Network Zones

SAP NetWeaver Process Integration (PI) can be used for two main purposes:

·        Intra-enterprise application integration (EAI) where company-internal heterogeneous applications communicate using PI. This is also known as A2A (application-to-application) communication.

·        Inter-enterprise integration where companies exchange XI messages. This is also known as B2B (business-to-business) communication.

Depending on the usage scenario, the risk assessment of the network infrastructure, and a company’s security policy, appropriate security measure should be taken.

The least critical case is where PI is used for A2A messaging within a company-internal secure network, because there may be no need to install different network zones.

However, even in this case, security considerations may lead to an architecture where some critical application systems are located in a separate backend network zone, where the communication to and from the Integration Server is always routed through a firewall that only allows PI A2A messaging between these components and prevents any other communication.

The most critical case is where PI is used for B2B messaging and the business partner sends HTTP messages over unsecure Internet connections. In this case, SAP strongly recommends that you use secure messaging connections (that is, HTTPS and SNC) to prevent attackers from eavesdropping or modifying messages.

The general recommendation for protecting a system from malicious access from the Internet is the usage of several security components such as firewalls and application gateways leading to a landscape with different network zones with different levels of protection (see Using Multiple Network Zones in the SAP NetWeaver Security Guide).

In a first approach, this leads to the following architecture, in which the Integration Server is protected by a demilitarized network zone (DMZ), where several security checks for incoming messages can be applied by an application gateway, also known as reverse proxy.

The firewall between the internet and the DMZ should only allow incoming requests of known business partners for B2B messaging to the application gateway and outgoing requests from the proxy to these partners. The firewall between the DMZ and the Integration Server network area should only allow incoming requests from the application gateway to the Integration Server and Adapter Engines, and requests from the Integration Server and Adapter Engines to the proxy server. The application gateway provides several checks for incoming requests.

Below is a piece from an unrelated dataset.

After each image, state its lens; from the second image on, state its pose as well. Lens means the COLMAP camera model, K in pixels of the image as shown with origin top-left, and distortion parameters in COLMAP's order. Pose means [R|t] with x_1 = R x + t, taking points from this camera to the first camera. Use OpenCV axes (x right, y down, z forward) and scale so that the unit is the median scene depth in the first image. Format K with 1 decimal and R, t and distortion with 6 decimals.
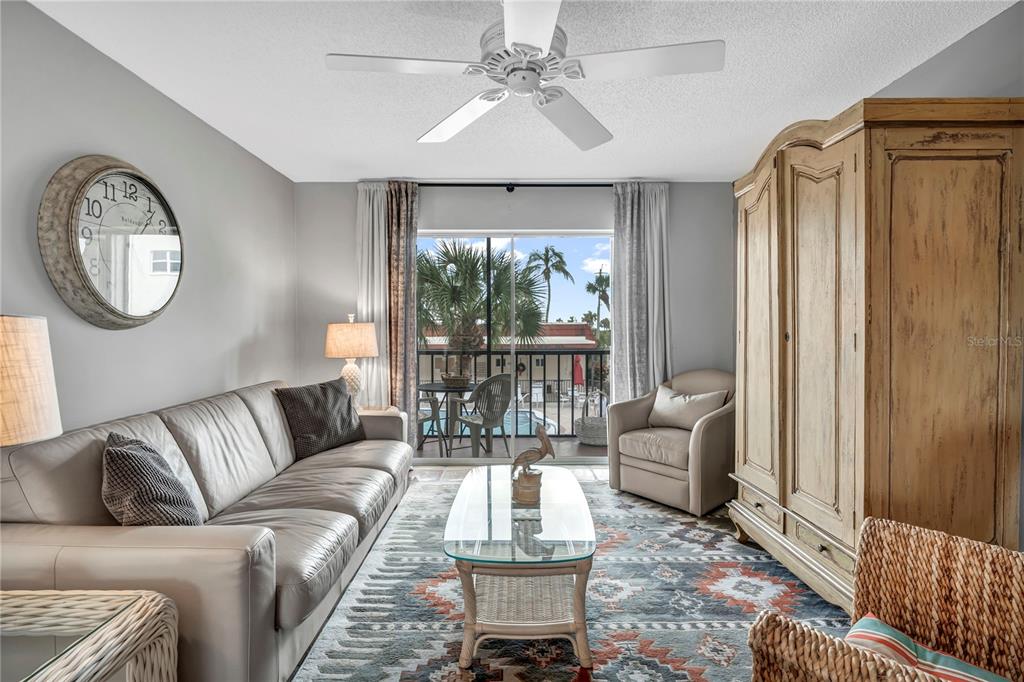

For an overview of the features of an application gateway, see the presentation SCUR204 in the SAP Developer Network.

In addition, you should install a Web dispatcher between the application gateway and the Integration Server network area for load balancing purposes.

If a high-availability solution is required, a solution for all installed network components (proxy, application gateway, Web dispatcher, firewalls) must be implemented. This solution depends on the actual components and their individual high-availability features. For more information about high availability, see SAP Service Marketplace at

In the solution described above, both the Integration Server and its Adapter Engines communicate with internal and external systems.

Depending on the security requirements, a dedicated Integration Server for B2B messaging can be added in a separate network zone. This provides enhanced security because it impedes direct access from the Internet to the more critical A2A Integration Server and A2A Adapter Engines.

Keep in mind that this solution requires more PI configuration effort because work has to be distributed between the B2B and the A2A Integration Servers. SAP recommends that the B2B Integration Server and Adapter Engines do all necessary business checks by using sender agreements. Actual routing and mapping will take place in the A2A network area, while the B2B Integration Server only forwards incoming messages to its A2A peer.

Whenever an external connection cannot generally be secured by the network architecture, SAP strongly recommends that you use VPN technology for this connection.

For information about protecting the Integration Server and the business systems themselves, see the recommendations in the SAP NetWeaver Security Guide.